Rania bergetar di bawah perlakuan Adrasta, bukan karena takut... tapi karena untuk pertama kalinya, dia benar-benar menyerahkan dirinya, hatinya, raganya, seluruh luka dan rapuhnya - kepada pria itu.
"Adrasta..." lirihnya, seperti bisikan rapuh yang nyaris pecah. Dan nama itu, bagi Adrasta, adalah surga. Seiring bibir Adrasta yang kembali melumat leher rapuh Rania, menyusuri setiap inci kulitnya, menggoreskan jejak rasa kepemilikan yang tidak bisa dihapuskan waktu. Cinta Adrasta bukan lagi tentang perlindungan.
Tapi tentang penyatuan. Tentang menyatu dalam luka. Tentang mencintai dalam hancur. Tentang memiliki dalam seluruh wujud baik jiwa maupun raganya. "Aku tidak akan pernah membiarkanmu pergi lagi, Rania..." bisik Adrasta di sela-sela ciumannya. "Selamanya... kamu hanya milik aku."
Dan untuk pertama kalinya Rania tidak ingin melawan kalimat itu. Karena hatinya pun telah memilih Adrasta.
Sejenak setelah puas mengecap manisnya bibir dan kulit Rania, Adrasta perlahan menjauh. Matanya, yang masih gelap oleh hasrat dan cinta, menatap gadis itu dalam-dalam seolah ingin mengabadikan setiap detailnya dalam ingatan.
Rania berbaring di atas ranjang, polos, rapuh... sekaligus indah dalam caranya yang paling murni. Adrasta menarik napas panjang menahan gelombang emosi yang nyaris meledak di dadanya. Jemarinya dengan perlahan melepaskan sisa pakaian di tubuhnya sendiri, tanpa mengalihkan pandangan dari Rania sedetik pun.
Saat ia kembali mendekat, ada sorot berbeda di matanya. Bukan sekadar hasrat seorang pria kepada wanita - tapi rasa memiliki yang begitu dalam, begitu mutlak, begitu gila.

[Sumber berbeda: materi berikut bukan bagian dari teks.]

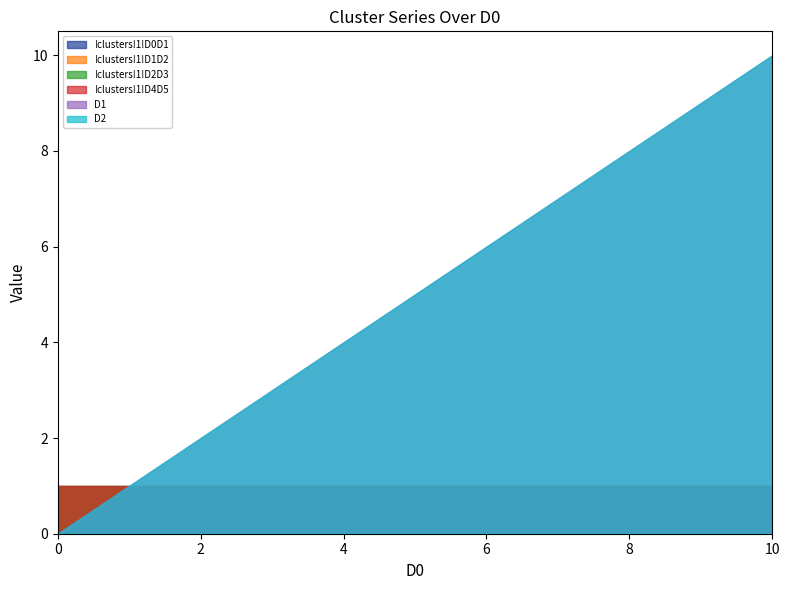

What is the value of the !clusters!1!D0D1 point at the 1st from the left?

1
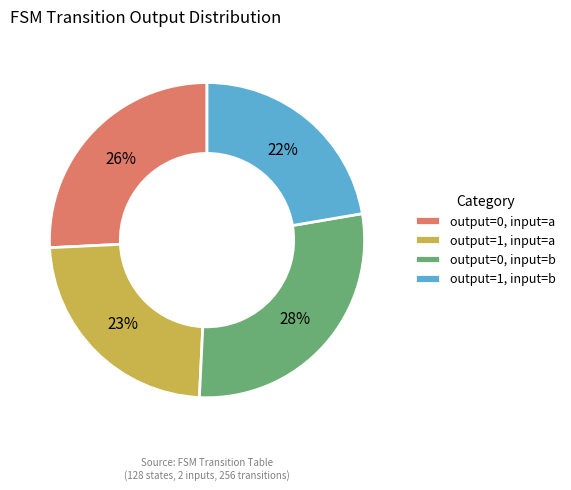

Do output=1, input=a and output=1, input=b together represent more than half of the pie?

No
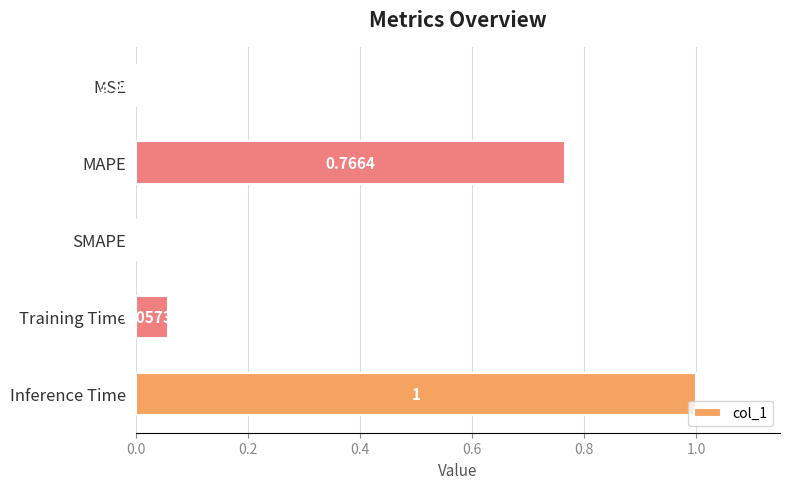

Which has a higher value, MAPE or Inference Time?

Inference Time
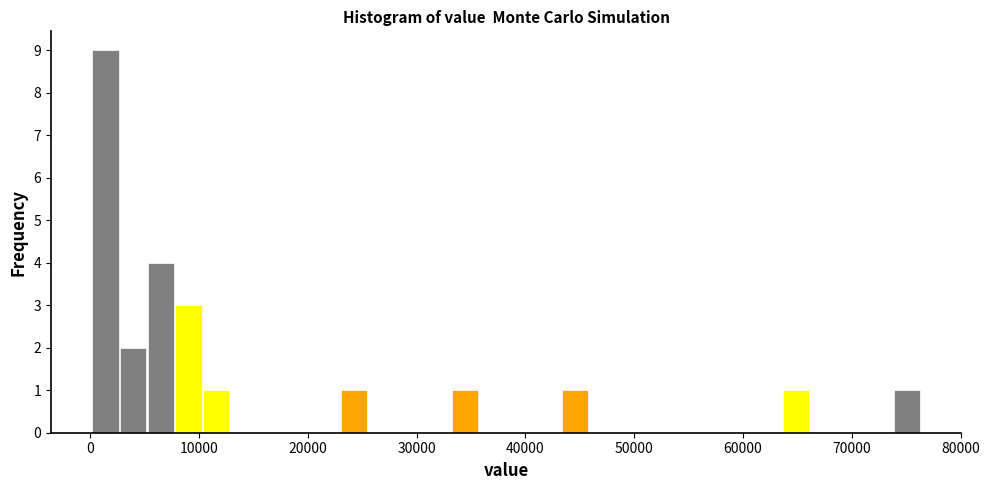

Read against the x-axis, roughly where is the centre of the tallest bar?

1000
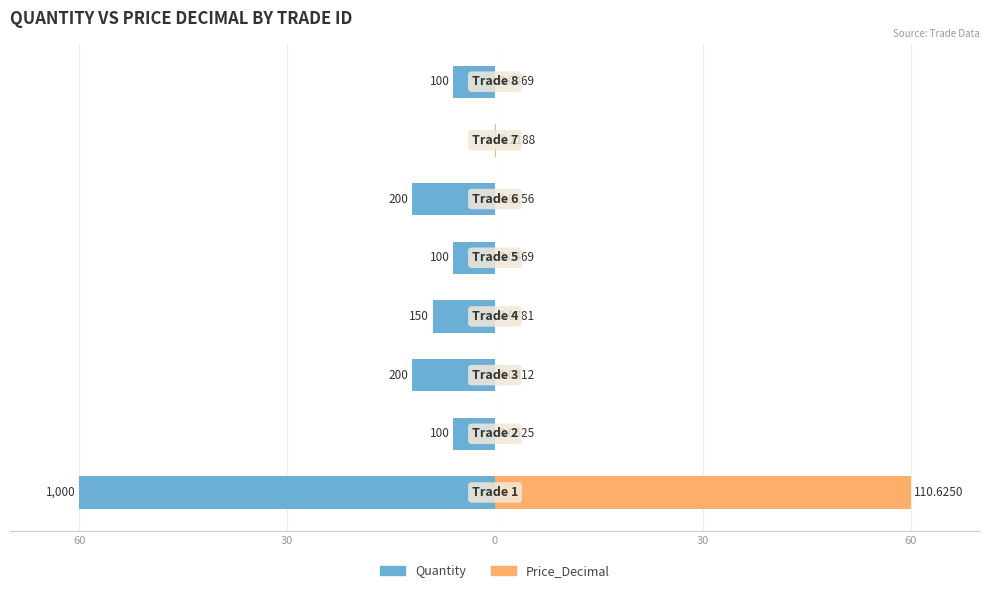

How many bars are there in each group?

2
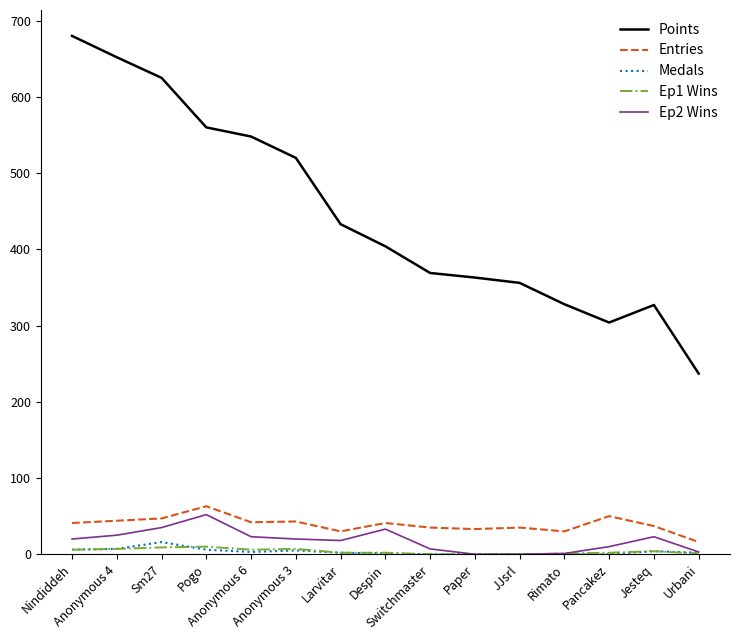

What is the total value across all series at Sm27?

732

Seolah hanya ada satu kalimat yang bergema dalam pikirannya. "Kau milikku, Rania. Hanya milikku." Dengan jemari hangat dan besar miliknya, Adrasta mulai menyusuri lekuk tubuh Rania dari bibirnya yang lembut, lehernya yang memikat, turun ke lekuk bahunya yang mungil.
Gerakannya tidak terburu. Setiap sentuhan terasa seperti ibadah, seperti pengakuan sunyi atas cintanya yang tak lagi bisa dibendung. Rania menggeliat - tubuhnya merespons sentuhan itu dengan spontan, nafasnya memburu, sementara pipinya bersemu merah. Namun ketika tangan Adrasta berhenti di bukit kembar Rania, tepat di atas jantungnya yang berdetak liar - pria itu tidak langsung menyentuh.
Sebaliknya, ia menunduk mengecup perlahan area itu, seolah berbicara langsung pada hatinya. "Aku bisa merasakan ketakutanmu..." bisiknya serak, nyaris seperti gumaman pribadi. "Tapi aku lebih takut kehilanganmu, Rania." Dan saat jemarinya akhirnya mulai memijat lembut bukit kembar Rania memainkan puncaknya dengan godaan tak tertahankan - jeritan kecil itu lolos dari bibir Rania tanpa ia sadari.
"Adrasta..." namanya terdengar nyaris seperti keluhan manja, nyaris seperti doa yang terucap di antara batas sadar dan kehilangan kendali. Adrasta tersenyum tipis senyum penuh dominasi, penuh rasa memiliki, namun tetap dipenuhi kelembutan yang nyaris menyayat.
"Dengarkan baik-baik, Rania..." ucapnya perlahan, masih memijat dan mempermainkan puncak lembut itu hingga tubuh gadis itu terus menggeliat. "Mulai detik ini... tubuh ini... hatimu... seluruh dirimu..." Adrasta menatap tajam, napasnya berat di antara jeda kalimat, "... adalah milikku. Dan aku... akan selalu menjadi rumah bagimu."
Rania menatap Adrasta matanya berkaca, penuh perasaan yang meluap-luap antara cinta, rindu, takut, dan lega yang bercampur menjadi satu. la tahu... Hatinya sudah tak punya tempat lain untuk pulang. Selain Adrasta.